* **Description of the task**
Lines containing the word "responsive" are the ones to copy from the records below.

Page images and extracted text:
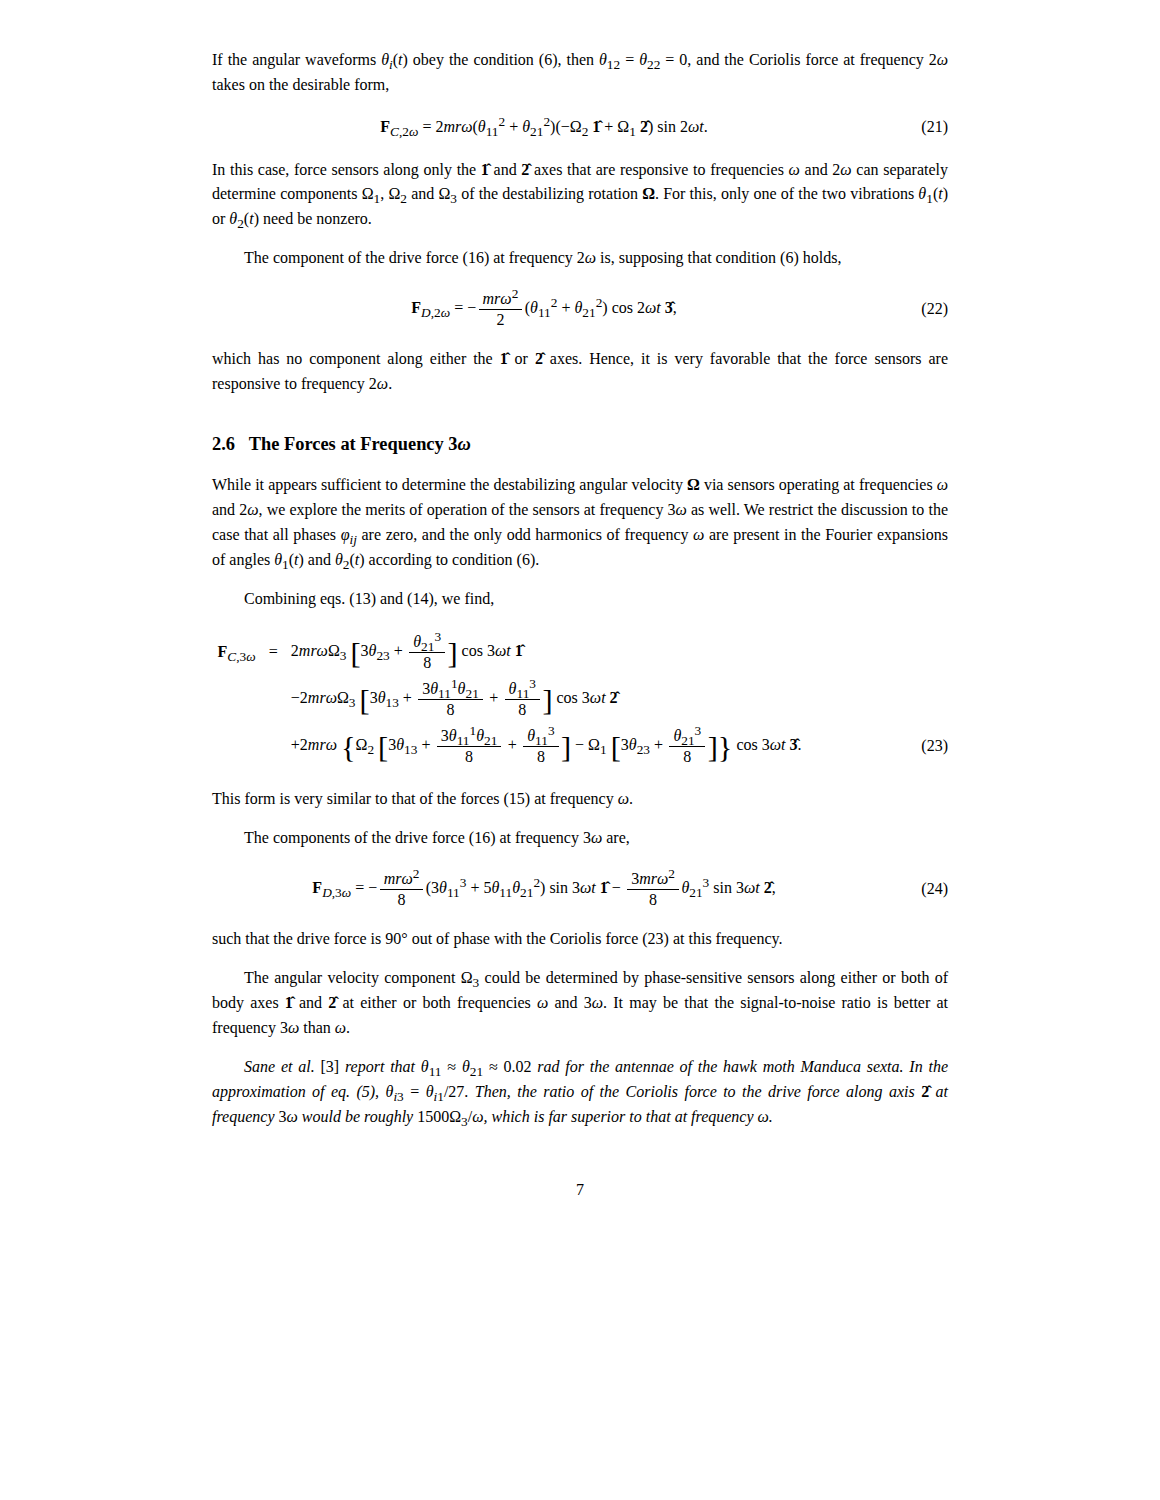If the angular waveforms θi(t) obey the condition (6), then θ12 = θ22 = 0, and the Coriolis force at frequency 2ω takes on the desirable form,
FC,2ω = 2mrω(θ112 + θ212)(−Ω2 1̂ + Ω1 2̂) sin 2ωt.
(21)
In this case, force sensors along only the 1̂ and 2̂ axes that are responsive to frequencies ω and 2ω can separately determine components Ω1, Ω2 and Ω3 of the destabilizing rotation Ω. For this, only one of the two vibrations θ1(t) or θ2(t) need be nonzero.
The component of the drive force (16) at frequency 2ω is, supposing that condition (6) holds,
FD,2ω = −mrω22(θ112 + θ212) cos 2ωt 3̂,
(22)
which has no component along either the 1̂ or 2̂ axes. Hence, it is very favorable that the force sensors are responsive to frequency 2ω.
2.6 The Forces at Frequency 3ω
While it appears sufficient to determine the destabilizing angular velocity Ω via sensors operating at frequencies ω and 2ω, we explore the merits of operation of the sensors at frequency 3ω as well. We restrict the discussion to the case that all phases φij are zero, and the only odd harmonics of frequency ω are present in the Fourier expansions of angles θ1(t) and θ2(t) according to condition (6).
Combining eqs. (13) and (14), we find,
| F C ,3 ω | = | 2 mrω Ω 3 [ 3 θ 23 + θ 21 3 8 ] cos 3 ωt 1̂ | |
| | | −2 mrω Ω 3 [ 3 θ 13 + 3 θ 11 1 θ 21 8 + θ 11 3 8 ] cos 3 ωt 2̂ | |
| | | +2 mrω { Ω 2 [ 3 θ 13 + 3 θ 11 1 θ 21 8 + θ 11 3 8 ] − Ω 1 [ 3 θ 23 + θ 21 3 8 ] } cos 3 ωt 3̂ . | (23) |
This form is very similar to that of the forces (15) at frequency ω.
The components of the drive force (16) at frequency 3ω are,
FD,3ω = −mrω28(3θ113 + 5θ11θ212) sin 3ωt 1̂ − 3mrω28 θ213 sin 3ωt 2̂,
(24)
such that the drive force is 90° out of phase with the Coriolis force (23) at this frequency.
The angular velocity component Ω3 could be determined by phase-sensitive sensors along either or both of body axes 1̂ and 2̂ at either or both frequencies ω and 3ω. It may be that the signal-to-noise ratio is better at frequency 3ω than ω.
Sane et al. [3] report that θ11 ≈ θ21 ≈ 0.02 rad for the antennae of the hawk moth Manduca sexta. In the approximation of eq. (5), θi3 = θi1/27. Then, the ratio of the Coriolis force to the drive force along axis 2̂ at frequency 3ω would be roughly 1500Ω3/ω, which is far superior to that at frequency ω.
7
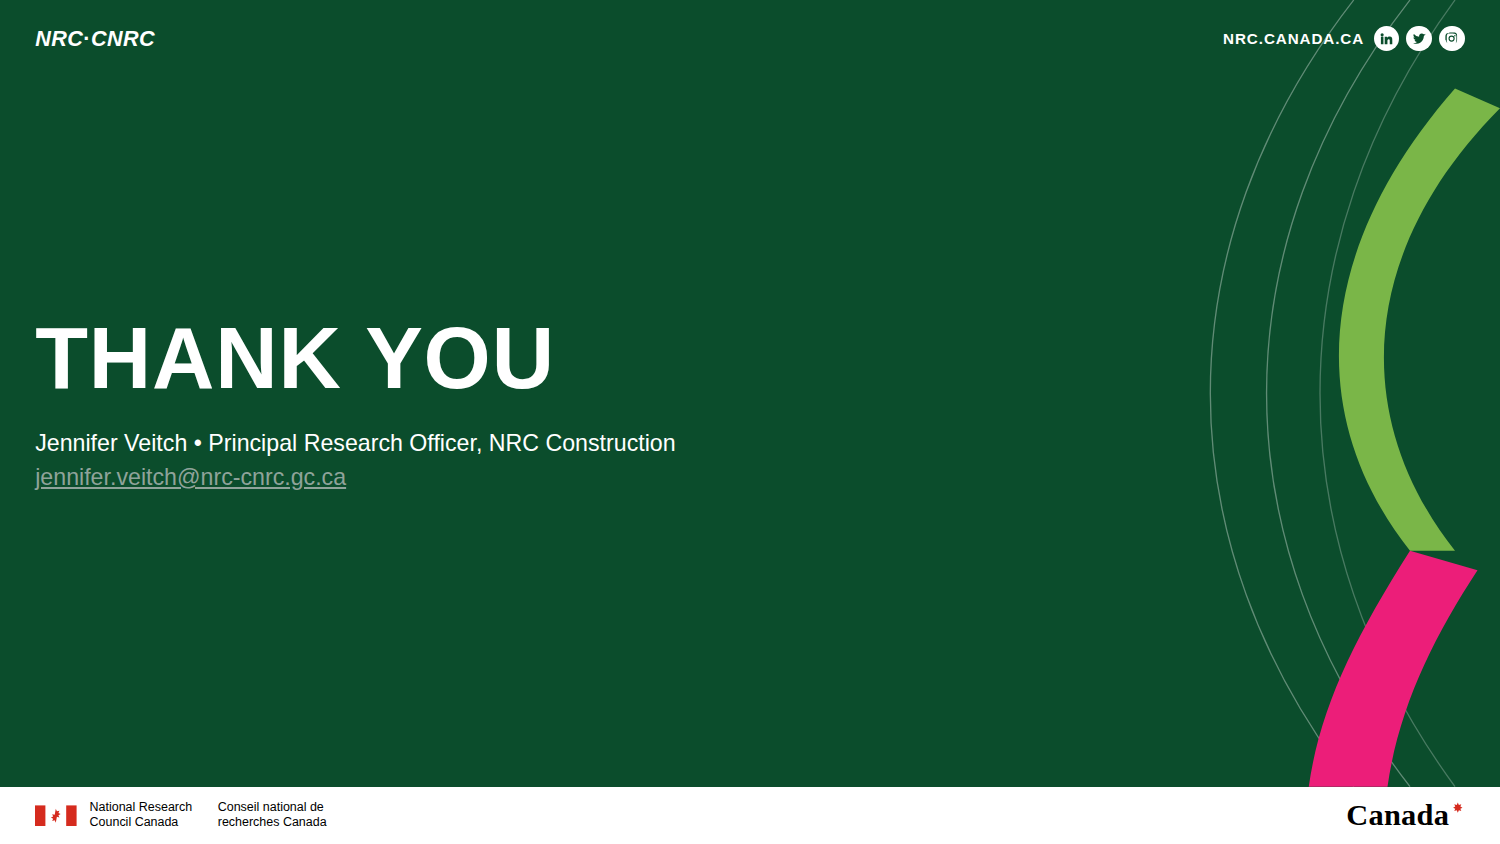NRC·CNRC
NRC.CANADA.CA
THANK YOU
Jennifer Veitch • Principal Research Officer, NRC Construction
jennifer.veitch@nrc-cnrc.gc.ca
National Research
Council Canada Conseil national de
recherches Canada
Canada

* **Task result**
In this case, force sensors along only the 1̂ and 2̂ axes that are responsive to frequencies ω and 2ω can separately determine components Ω1, Ω2 and Ω3 of the destabilizing rotation Ω. For this, only one of the two vibrations θ1(t) or θ2(t) need be nonzero.
which has no component along either the 1̂ or 2̂ axes. Hence, it is very favorable that the force sensors are responsive to frequency 2ω.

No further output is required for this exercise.